A. Se é fundada a rejeição do requerimento para abertura de instrução apresentado pelo arguido, por inadmissibilidade legal, uma vez que não continha as razões de discordância relativamente à acusação e, no que concerne à inquirição das testemunhas que requereu como atos de instrução a realizar, era omisso quanto aos factos que, através deles, se esperava provar (cfr. II.4.A.); e
B. Se o recorrente deveria ter sido convidado previamente para aperfeiçoamento do requerimento de abertura de instrução (cfr. II.4.B.).
II.3. Ocorrências processuais com relevo para apreciar as questões objeto do recurso:
Ora, com relevo para o definido objeto do recurso, e resultante dos atos processuais a seguir assinalados, importa atentar no seguinte:
II.3.A. Do despacho de acusação e pedido de indemnização civil (cfr. ref.ªs 55551499, 55551680, 55551724, 55551737, 55551803, 55551860, 55551886, 55551896, 55551907 de 20-06-2024, 55570808, 55570825 de 25-06-2024 e 5865695 de 15-07-2024 do processo principal):
No âmbito do inquérito n.º 133/18.7JAFUN, que correu termos no Departamento de Investigação e Ação Penal – 1.ª Secção do Funchal, em 20-06-2024 o Ministério Público deduziu acusação, em processo comum e perante tribunal coletivo, contra AA, imputando-lhe a prática, em coautoria, sob a forma consumada e em concurso efetivo, de 1 crime de burla qualificada, p. e p. pelos arts. 202.º, als. a) e b), 217.º, n.º 1, e 218.º, n.ºs 1 e 2, als. a) e b), do C.P., de 1 crime de falsificação e contrafação de documento, p. e p. pelos arts. 255.º, al. a), 256.º, n.º 1, als. a), d) e f), do C.P. e de 1 crime de falsidade informática, p. e p. pelos arts. 2.º, als. a) e b), e 3.º, n.ºs 1 e 3, da Lei do Cibercrime.
==========
PROBLEMA ENUNCIADO 1:
As afirmações seguintes estão de acordo com o texto sobre o recurso penal? (a) A acusação foi deduzida pelo Ministério Público em 20-06-2024. (b) O julgamento foi requerido perante tribunal singular. (c) Um dos crimes imputados ao arguido é previsto na Lei do Cibercrime. Responda sim ou não a cada uma, citando textualmente as palavras do texto que o decidem.
PROBLEMA ENUNCIADO 2:
Extraia da listagem, sem qualquer alteração, o trecho que vai do início da listagem até à linha que contém "line at (943, 1656): none -> present", incluindo ambas as extremidades.

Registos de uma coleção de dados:
==========
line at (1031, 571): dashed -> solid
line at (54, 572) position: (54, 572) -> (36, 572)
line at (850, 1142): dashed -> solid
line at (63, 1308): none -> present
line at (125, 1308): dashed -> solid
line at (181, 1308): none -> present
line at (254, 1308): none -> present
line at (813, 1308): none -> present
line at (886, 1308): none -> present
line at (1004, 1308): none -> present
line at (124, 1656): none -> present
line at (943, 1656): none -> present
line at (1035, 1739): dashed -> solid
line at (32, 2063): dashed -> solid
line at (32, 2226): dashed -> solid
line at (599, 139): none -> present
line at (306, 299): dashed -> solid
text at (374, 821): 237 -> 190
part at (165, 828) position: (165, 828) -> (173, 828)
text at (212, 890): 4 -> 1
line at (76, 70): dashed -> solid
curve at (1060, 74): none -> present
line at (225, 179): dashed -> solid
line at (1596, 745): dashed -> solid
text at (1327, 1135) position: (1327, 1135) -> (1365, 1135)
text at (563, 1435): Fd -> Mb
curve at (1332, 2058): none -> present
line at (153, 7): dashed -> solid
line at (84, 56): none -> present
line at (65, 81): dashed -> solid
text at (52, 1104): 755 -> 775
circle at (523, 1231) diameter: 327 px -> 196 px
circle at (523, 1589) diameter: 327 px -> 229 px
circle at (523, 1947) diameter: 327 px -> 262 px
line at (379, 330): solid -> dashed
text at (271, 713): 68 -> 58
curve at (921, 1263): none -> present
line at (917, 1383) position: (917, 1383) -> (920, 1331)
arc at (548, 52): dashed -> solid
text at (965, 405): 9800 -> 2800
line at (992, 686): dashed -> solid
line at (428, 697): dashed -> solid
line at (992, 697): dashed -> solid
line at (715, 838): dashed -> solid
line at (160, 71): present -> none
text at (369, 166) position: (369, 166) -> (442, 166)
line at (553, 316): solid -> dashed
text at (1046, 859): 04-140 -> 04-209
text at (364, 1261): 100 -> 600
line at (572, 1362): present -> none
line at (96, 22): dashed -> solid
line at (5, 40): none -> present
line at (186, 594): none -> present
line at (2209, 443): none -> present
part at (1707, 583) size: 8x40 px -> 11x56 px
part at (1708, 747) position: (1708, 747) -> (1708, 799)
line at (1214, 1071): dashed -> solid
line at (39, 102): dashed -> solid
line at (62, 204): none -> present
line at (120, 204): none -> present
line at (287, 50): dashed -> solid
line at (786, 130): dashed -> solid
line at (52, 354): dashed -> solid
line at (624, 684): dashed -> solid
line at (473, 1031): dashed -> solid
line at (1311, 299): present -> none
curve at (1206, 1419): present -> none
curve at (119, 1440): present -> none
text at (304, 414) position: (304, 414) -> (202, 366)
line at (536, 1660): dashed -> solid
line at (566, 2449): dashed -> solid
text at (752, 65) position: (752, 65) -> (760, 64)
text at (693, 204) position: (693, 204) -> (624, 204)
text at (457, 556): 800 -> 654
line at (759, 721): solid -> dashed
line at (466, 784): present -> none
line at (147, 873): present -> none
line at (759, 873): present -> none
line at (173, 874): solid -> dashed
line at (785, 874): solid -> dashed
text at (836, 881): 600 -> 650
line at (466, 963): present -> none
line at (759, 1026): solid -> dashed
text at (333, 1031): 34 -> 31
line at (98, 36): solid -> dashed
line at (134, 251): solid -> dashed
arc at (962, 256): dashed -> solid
==========
RESPOSTA COMPLETA 1:
(a) Sim: "em 20-06-2024 o Ministério Público deduziu acusação".
(b) Não: "em processo comum e perante tribunal coletivo".
(c) Sim: "1 crime de falsidade informática, p. e p. pelos arts. 2.º, als. a) e b), e 3.º, n.ºs 1 e 3, da Lei do Cibercrime".

RESPOSTA COMPLETA 2:
line at (1031, 571): dashed -> solid
line at (54, 572) position: (54, 572) -> (36, 572)
line at (850, 1142): dashed -> solid
line at (63, 1308): none -> present
line at (125, 1308): dashed -> solid
line at (181, 1308): none -> present
line at (254, 1308): none -> present
line at (813, 1308): none -> present
line at (886, 1308): none -> present
line at (1004, 1308): none -> present
line at (124, 1656): none -> present
line at (943, 1656): none -> present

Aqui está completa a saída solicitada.